Fig 1.
Overview of scTrans. (a) Sparse attention aggregates cellular representation: scTrans leverages a sparse attention mechanism to efficiently encode non-zero genes into cellular representations. We assign each gene an embedding based on its gene symbol and only use the embeddings corresponding to genes with non-zero expression values, aggregating these embeddings through attention weights, enabling focused learning on informative genes. (b) Contrastive pre-training strategy: During pre-training, scTrans generates augmented cells through random masking, creating positive pairs with the original cells and negative pairs with other cells in the batch. Features for contrastive learning are extracted via an encoder-projection architecture. This process pulls similar positive pairs closer and pushes negative pairs apart in the latent space, facilitating unsupervised pre-training. (c) Fine-tuning for cell type classification: In the fine-tuning phase, a classification layer is appended after the latent representation layer, enabling supervised learning for cell type classification using labeled data. Model parameters are optimized accordingly. This optimization is achieved through supervised learning using labeled data. (d) Applications in downstream tasks: Trained scTrans can be deployed for cell type annotation on novel datasets, as well as for downstream tasks such as gene expression analysis, clustering or cell trajectory inference.
Fig 2.
Comparison annotation performance across multiple datasets and scales. (a) The average accuracy and f1-macro of each tissue in MCA datasets. (b) The accuracy and f1-macro violin plot, including 31 tissues of MCA datasets, with each point representing the average annotation result of a tissue. (c) The accuracy and f1-macro violin plot of PBMC160k and scBloodNL datasets, with 10 percent of stratified sampling label cell, five times repeated experiments at different randomized seed. (d) The runtime performance of scTrans and comparative methods at MCA, PBMC160k and scBloodNL datasets. The figure on the left shows the running time of the 31 tissues in MCA, and the number of cells increases with the x-coordinate. The figure on the right shows the running time of four methods at PBMC160k and scBloodNL datasets. (e) The average accuracy and f1-macro under 1r = 1, 5δ, and 10n = 4 labeled cells in 31 tissues of MCA.
Fig 3.
Cross batch annotation on PBMC45k, mouse brain and mouse pancreas datasets. (a) UMAP visualization of PCA embedding of PBMC45k dataset, including its cell types and technologies, showing batch effects within the dataset. (b) Venn diagrams of the mouse pancreas and mouse brain datasets, illustrating the overlaps between different datasets, indicating differences in cellular composition.
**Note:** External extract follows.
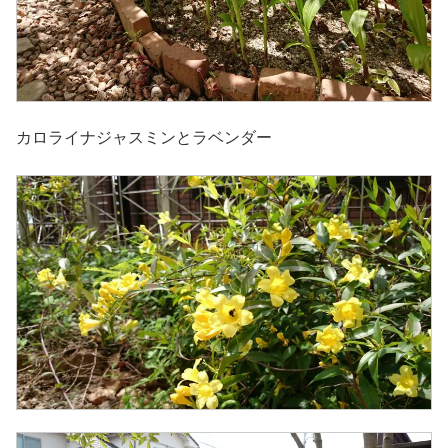
カロライナジャスミンとラベンダー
The left side represents the overlap in the number of identical cells between different datasets, while the right side shows the overlap in the number of identical cell types. (c) Average accuracy heatmap of annotation task result in PBMC45K, including the results of different methods using different technical datasets on single reference annotation and multi reference annotation tasks. (d) Comparison of accuracy of annotation results for different methods in single reference and multi reference annotation task on mouse pancreas and mouse brain datasets. Error bars were based on mean and 95% confidence. (e) The sankey diagram showing annotation results of scTrans in multi reference annotation task, on the left is MCA Pancreas and on the right is TMS Pancreas.
Fig 4.
Critical gene analysis on Baron datasets. (a) Gene expression heatmaps of top 10 critical genes on Baron datasets. Each row represents a cell, and the colored bars on the left correspond to different cell types. Each column represents one critical gene, these critical genes are top 10 critical genes of each predict cell type results. (b) Dot plot of gene expression value for top 10 critical genes in endothelial on Baron datasets. (c) UMAP visualization of Baron datasets based on latent representation generated by scTrans, including cell type and gene expression of four critical genes. (d) Top 10 KEGG analysis results among top 100 critical genes of endothelial in Baron datasets.
Fig 5.
Latent representation quality analysis. (a) The ARI, NMI and ASW evaluation metrics were calculated for the clustering results of latent representation generated by scTrans, scSemiGAN and scDeepSort, with each datasets running 5 times. The y-axis represents NMI, the x-axis represents ARI, different shapes represent different datasets, and shape size represents ASW. (b) The six graphs showed the UMAP visualization of latent representation on MCA Pancreas dataset generated by scTrans, scSemiGAN, and scDeepSort, including K-Means clustering results and true cell type. (c) Comparison of the clustering results ARI of all methods in mouse brain and mouse pancreas datasets. Error bars were based on mean and 95% confidence. (d) UMAP visualization results showed T cell development dataset, including gene expression variations at different developmental stages and batch information of three donors in the datasets. And pseudo time inference results were shown based on latent representations generated by scTrans, trVAE, and scVI methods.
Fig 6.
Batch correction and cell subtypes identification in PBMC45k. (a) Umap visualization results of latent representation generated by scTrans, scVI and trVAE, including donors, cell types and sequencing technology. (b) The expression of marker genes in six B cell subtypes. (c) The density of B cell subtypes and the expression of marker genes in latent representation generated by scTrans.